SAGA OF SUNBONNET SUE
Back in the early eighties, the technological revolution in homemaking was well underway, with Microwaves, automatic washing machines, and convenience foods from well-stocked Supermarkets. Readymade clothes were now available at reasonable prices in the chain stores. For the first time, women - particularly the stay-at-home Mums -were looking round for things to do with their hands that would satisfy their creativity and provide a diversion in their spare time. They began turning to crafts. Not so much the embroidered and crocheted articles such as doileys and tablecloths that their mothers had created almost of necessity to furnish their homes. They were looking for a variety of quicker, colourful and useful little projects that did not necessarily need a lot of money, but which could be given as gifts or to help stock the stalls at school and church fetes. Their sewing machines, no longer needed to churn out garments for the family, were now starting to be used to sew decorative items, and the quilting revival was just getting underway.
Nowadays, the newsagents shelves are so well-stocked with craft magazines of all types, that they seem almost ho-hum to the experienced craftsperson. However, back in those days there was very little, except for ideas published from time to time in weekly Women's magazines.
An enterprising Australian lady, Beverley Peters, began publishing a small quarterly publication called the Craft Basket. She worked from home. It was available by subscription, and consisted of just two folded A3 pages brimful of little projects, hints and patterns. People would send ideas to Beverley, and she would test them out.

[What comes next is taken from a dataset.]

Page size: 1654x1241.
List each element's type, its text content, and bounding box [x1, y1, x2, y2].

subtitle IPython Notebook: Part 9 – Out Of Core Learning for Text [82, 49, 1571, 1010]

In April 1984, I was intrigued to see a little article she had with a pattern for a Needlecase in the shape of a girl with a bonnet. The elderly lady from Sydney who had submitted the pattern had said she had one in her very first workbasket nearly 60 years previously, and had never seen another until recently, when "she found one among the treasures of one of the old families on Norfolk Island." This particular lady had since made many for fetes and stalls, and they were a best seller.
The reason for my particular interest was that we ourselves had one, actually belonging to Bernie's great-aunt Charlotte, who at age 100 was permanently in the Geriatric ward of our local hospital. We also had a little felt hat, also a needlecase. Neither are particularly attractive, being made of dark brown felt, and they had obviously been around for a long time. However, I could not help but imagine the ladies of the island, all those years ago learning to make these and sharing the pattern around.
Then, almost a year ago, I found another old one, in our local second-hand store "Collectors' Corner". This one, too, had come from the workbasket of an elderly Norfolk lady who was now permanently hospitalised. It is a little more sophisticated than Auntie Charlotte's, but the "pages" are of the same old woollen flannel they used to use.You and I have all seen many versions of this little Sunbonnet Sue needlecase in recent decades, on stalls and in Craft shops. I always imagined it was an American idea. And it may well have been. In the 19th and early 20th centuries, when American Whalers frequented the Pacific, they would often leave their wives on Norfolk Island for "the season", and it is a well-known fact that these ladies shared many patterns, recipes and hints in the domestic domain with the Norfolk Island ladies.
I like to think that this idea may well have come "downunder" via Norfolk Island!